→ **HOW TO COMPLETE THIS TASK**: Once more, print the records exactly as given.

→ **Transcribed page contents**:

------

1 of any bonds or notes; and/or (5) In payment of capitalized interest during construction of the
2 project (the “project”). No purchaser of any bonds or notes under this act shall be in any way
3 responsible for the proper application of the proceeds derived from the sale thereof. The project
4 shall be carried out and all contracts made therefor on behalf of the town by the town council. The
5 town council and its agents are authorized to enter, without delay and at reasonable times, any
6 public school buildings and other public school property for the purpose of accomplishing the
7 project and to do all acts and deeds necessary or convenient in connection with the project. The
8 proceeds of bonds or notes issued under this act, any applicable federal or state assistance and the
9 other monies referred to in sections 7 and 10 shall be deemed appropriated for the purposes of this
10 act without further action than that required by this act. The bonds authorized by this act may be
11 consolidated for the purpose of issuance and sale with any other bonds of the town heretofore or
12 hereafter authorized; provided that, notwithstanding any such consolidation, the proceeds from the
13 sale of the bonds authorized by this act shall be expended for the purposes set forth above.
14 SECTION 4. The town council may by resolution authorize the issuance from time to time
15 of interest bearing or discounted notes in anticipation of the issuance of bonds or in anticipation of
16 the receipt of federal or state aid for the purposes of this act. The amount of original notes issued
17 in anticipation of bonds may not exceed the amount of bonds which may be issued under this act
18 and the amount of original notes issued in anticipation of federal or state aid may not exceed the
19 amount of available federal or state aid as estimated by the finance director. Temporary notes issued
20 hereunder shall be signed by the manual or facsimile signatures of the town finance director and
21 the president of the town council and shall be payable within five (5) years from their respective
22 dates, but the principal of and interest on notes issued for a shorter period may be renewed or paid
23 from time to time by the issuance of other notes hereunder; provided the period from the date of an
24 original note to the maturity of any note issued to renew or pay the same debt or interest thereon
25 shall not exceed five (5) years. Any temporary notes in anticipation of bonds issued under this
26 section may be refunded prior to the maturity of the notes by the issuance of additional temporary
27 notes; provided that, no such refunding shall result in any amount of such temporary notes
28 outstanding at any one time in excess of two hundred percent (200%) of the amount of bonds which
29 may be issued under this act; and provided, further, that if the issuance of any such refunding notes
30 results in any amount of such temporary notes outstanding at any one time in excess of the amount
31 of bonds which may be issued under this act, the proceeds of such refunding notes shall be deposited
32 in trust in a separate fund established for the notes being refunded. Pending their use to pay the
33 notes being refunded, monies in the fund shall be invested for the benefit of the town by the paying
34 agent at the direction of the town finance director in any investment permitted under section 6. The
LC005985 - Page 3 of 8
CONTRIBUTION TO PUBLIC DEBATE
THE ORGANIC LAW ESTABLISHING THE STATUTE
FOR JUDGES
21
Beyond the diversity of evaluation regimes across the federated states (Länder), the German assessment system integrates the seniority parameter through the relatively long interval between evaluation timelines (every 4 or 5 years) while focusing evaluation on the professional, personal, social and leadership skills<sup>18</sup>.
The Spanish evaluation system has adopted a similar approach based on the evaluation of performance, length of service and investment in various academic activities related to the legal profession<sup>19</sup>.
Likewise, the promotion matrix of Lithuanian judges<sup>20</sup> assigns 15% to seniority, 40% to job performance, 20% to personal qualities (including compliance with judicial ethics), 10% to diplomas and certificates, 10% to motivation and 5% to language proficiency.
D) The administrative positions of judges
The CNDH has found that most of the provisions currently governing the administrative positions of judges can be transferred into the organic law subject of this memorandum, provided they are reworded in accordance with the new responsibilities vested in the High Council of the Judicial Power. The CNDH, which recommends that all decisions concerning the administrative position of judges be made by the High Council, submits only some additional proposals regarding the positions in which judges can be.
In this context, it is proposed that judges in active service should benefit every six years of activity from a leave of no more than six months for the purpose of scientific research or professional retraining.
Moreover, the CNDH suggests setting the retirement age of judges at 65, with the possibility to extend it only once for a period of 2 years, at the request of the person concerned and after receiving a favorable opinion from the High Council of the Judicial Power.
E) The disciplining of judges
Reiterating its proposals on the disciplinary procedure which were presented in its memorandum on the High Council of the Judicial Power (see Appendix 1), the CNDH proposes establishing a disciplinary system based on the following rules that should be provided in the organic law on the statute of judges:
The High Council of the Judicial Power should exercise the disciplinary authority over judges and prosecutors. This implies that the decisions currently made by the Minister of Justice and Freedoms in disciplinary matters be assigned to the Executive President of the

------

→ **RESULT OF THE EXERCISE**:
1 of any bonds or notes; and/or (5) In payment of capitalized interest during construction of the
2 project (the “project”). No purchaser of any bonds or notes under this act shall be in any way
3 responsible for the proper application of the proceeds derived from the sale thereof. The project
4 shall be carried out and all contracts made therefor on behalf of the town by the town council. The
5 town council and its agents are authorized to enter, without delay and at reasonable times, any
6 public school buildings and other public school property for the purpose of accomplishing the
7 project and to do all acts and deeds necessary or convenient in connection with the project. The
8 proceeds of bonds or notes issued under this act, any applicable federal or state assistance and the
9 other monies referred to in sections 7 and 10 shall be deemed appropriated for the purposes of this
10 act without further action than that required by this act. The bonds authorized by this act may be
11 consolidated for the purpose of issuance and sale with any other bonds of the town heretofore or
12 hereafter authorized; provided that, notwithstanding any such consolidation, the proceeds from the
13 sale of the bonds authorized by this act shall be expended for the purposes set forth above.
14 SECTION 4. The town council may by resolution authorize the issuance from time to time
15 of interest bearing or discounted notes in anticipation of the issuance of bonds or in anticipation of
16 the receipt of federal or state aid for the purposes of this act. The amount of original notes issued
17 in anticipation of bonds may not exceed the amount of bonds which may be issued under this act
18 and the amount of original notes issued in anticipation of federal or state aid may not exceed the
19 amount of available federal or state aid as estimated by the finance director. Temporary notes issued
20 hereunder shall be signed by the manual or facsimile signatures of the town finance director and
21 the president of the town council and shall be payable within five (5) years from their respective
22 dates, but the principal of and interest on notes issued for a shorter period may be renewed or paid
23 from time to time by the issuance of other notes hereunder; provided the period from the date of an
24 original note to the maturity of any note issued to renew or pay the same debt or interest thereon
25 shall not exceed five (5) years. Any temporary notes in anticipation of bonds issued under this
26 section may be refunded prior to the maturity of the notes by the issuance of additional temporary
27 notes; provided that, no such refunding shall result in any amount of such temporary notes
28 outstanding at any one time in excess of two hundred percent (200%) of the amount of bonds which
29 may be issued under this act; and provided, further, that if the issuance of any such refunding notes
30 results in any amount of such temporary notes outstanding at any one time in excess of the amount
31 of bonds which may be issued under this act, the proceeds of such refunding notes shall be deposited
32 in trust in a separate fund established for the notes being refunded. Pending their use to pay the
33 notes being refunded, monies in the fund shall be invested for the benefit of the town by the paying
34 agent at the direction of the town finance director in any investment permitted under section 6. The
LC005985 - Page 3 of 8
CONTRIBUTION TO PUBLIC DEBATE
THE ORGANIC LAW ESTABLISHING THE STATUTE
FOR JUDGES
21
Beyond the diversity of evaluation regimes across the federated states (Länder), the German assessment system integrates the seniority parameter through the relatively long interval between evaluation timelines (every 4 or 5 years) while focusing evaluation on the professional, personal, social and leadership skills<sup>18</sup>.
The Spanish evaluation system has adopted a similar approach based on the evaluation of performance, length of service and investment in various academic activities related to the legal profession<sup>19</sup>.
Likewise, the promotion matrix of Lithuanian judges<sup>20</sup> assigns 15% to seniority, 40% to job performance, 20% to personal qualities (including compliance with judicial ethics), 10% to diplomas and certificates, 10% to motivation and 5% to language proficiency.
D) The administrative positions of judges
The CNDH has found that most of the provisions currently governing the administrative positions of judges can be transferred into the organic law subject of this memorandum, provided they are reworded in accordance with the new responsibilities vested in the High Council of the Judicial Power. The CNDH, which recommends that all decisions concerning the administrative position of judges be made by the High Council, submits only some additional proposals regarding the positions in which judges can be.
In this context, it is proposed that judges in active service should benefit every six years of activity from a leave of no more than six months for the purpose of scientific research or professional retraining.
Moreover, the CNDH suggests setting the retirement age of judges at 65, with the possibility to extend it only once for a period of 2 years, at the request of the person concerned and after receiving a favorable opinion from the High Council of the Judicial Power.
E) The disciplining of judges
Reiterating its proposals on the disciplinary procedure which were presented in its memorandum on the High Council of the Judicial Power (see Appendix 1), the CNDH proposes establishing a disciplinary system based on the following rules that should be provided in the organic law on the statute of judges:
The High Council of the Judicial Power should exercise the disciplinary authority over judges and prosecutors. This implies that the decisions currently made by the Minister of Justice and Freedoms in disciplinary matters be assigned to the Executive President of the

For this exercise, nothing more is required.